Se invece avessi potuto parlare col capitano, gli avrei espresso prima di tutto la mia gratitudine, a lui, al suo equipaggio e alla compagnia che assicurano un servizio vitale per noi elbani, offrendo ai residenti anche un piccolo e apprezzato sconto sul costo del biglietto. Gli avrei detto che quando ci imbarchiamo a Piombino non vediamo l’ora di arrivare dall’altra parte, e che la sua premura per non ritardare la partenza merita l’apprezzamento di tutti noi. Gli avrei suggerito però di aspettare ancora qualche minuto l’arrivo delle forze dell’ordine, le quali si sarebbero prese legittimamente la responsabilità di far imbarcare o meno il passeggero. Certamente il capitano di un traghetto ha uno spazio di autorità che gli permette di prendere iniziative del genere, non sta a me giudicare, ma a mio modesto avviso non è giusto né per l’equipaggio, capitano compreso, né per i passeggeri, né per la compagnia aggiungere questo stress al lavoro già impegnativo degli uomini.
Tutti abbiamo un interesse comune: che l’equipaggio col suo capitano possa fare bene il suo lavoro con serenità, per la sicurezza e la puntualità del trasporto, se ognuno fa il suo dovere senza forzature tutto funziona al meglio, le forze dell’ordine hanno il compito di far rispettare la legge e, nel caso, di usare anche la forza, se questo ruolo deve assumerlo l’equipaggio di un traghetto non è motivo né di serenità né di certezza del diritto.
So bene che le leggi emergenziali degli ultimi due anni hanno provocato tanti equivoci e divisioni, ma nessuno ci guadagnerà da questo clima avvelenato.
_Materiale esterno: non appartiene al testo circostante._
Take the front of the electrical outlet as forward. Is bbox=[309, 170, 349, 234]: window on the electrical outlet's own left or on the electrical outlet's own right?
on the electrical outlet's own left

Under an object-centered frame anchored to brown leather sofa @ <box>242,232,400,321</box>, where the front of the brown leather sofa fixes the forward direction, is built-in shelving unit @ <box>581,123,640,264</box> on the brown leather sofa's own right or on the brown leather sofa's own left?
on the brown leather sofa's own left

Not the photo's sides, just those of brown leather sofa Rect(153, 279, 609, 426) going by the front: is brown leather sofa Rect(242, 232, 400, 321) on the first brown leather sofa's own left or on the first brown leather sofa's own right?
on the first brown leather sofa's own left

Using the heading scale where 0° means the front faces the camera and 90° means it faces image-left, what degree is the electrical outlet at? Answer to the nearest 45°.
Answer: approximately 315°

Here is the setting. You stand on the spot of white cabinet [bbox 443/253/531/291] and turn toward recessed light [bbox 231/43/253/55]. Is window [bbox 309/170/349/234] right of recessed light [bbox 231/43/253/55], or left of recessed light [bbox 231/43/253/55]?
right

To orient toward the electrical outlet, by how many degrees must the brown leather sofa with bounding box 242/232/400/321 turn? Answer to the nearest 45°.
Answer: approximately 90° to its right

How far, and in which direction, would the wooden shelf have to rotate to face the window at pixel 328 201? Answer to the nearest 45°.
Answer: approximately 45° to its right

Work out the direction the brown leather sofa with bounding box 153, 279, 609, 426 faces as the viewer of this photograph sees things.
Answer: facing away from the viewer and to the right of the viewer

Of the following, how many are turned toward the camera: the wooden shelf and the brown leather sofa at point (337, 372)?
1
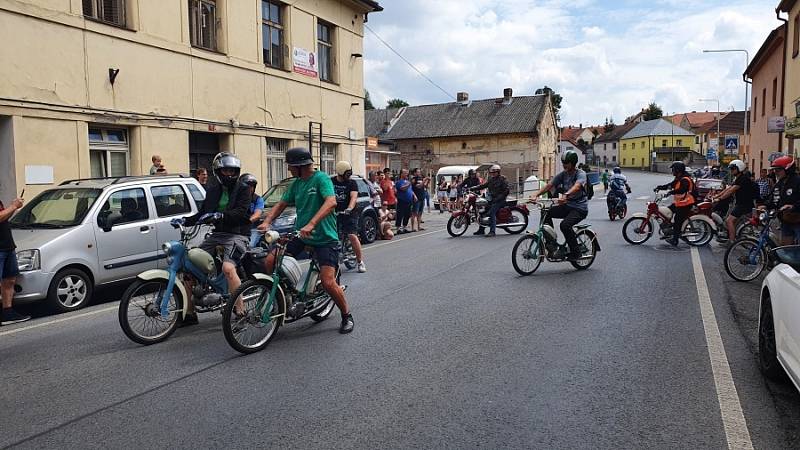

Torniamo pertanto ad un senso di gratitudine per il ruolo che ognuno svolge nella nostra comunità e chi pensa che le leggi in vigore siano confuse e sbagliate abbia la possibilità concreta di manifestare liberamente la propria opinione e di esercitare il fondamentale diritto di poter rientrare alla propria abitazione, ma rimaniamo nello stato di diritto perché fuori c’è la rovina di quello che abbiamo conquistato negli ultimi settanta anni.